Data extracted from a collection
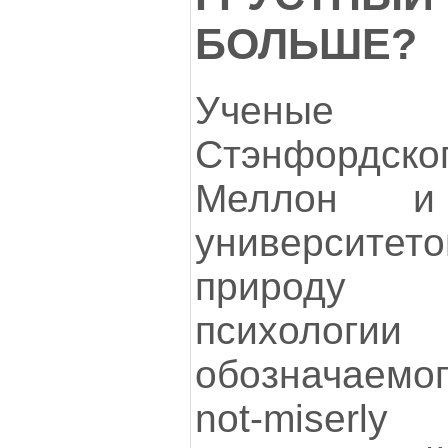
БОЛЬШЕ?
Ученые Г
Стэнфордс
Меллон и 
университе
природу 
психологи
обозначаемог
not-miser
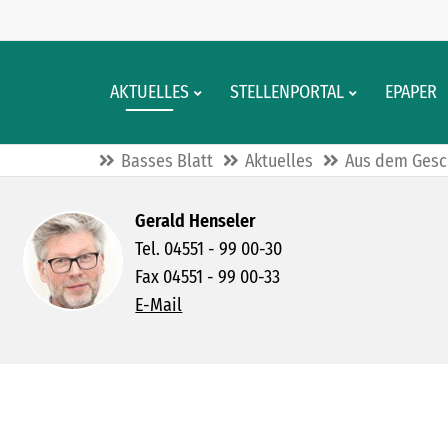
AKTUELLES
STELLENPORTAL
EPAPER
Basses Blatt
Aktuelles
Aus dem Gesc
Gerald Henseler
Tel. 04551 - 99 00-30
Fax 04551 - 99 00-33
E-Mail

**Problem to solve:** Output the data above exactly, excluding images.

**Result:**
БОЛЬШЕ?
Ученые Г
Стэнфордс
Меллон и 
университе
природу 
психологи
обозначаемог
not-miser
AKTUELLES
STELLENPORTAL
EPAPER
Basses Blatt
Aktuelles
Aus dem Gesc
Gerald Henseler
Tel. 04551 - 99 00-30
Fax 04551 - 99 00-33
E-Mail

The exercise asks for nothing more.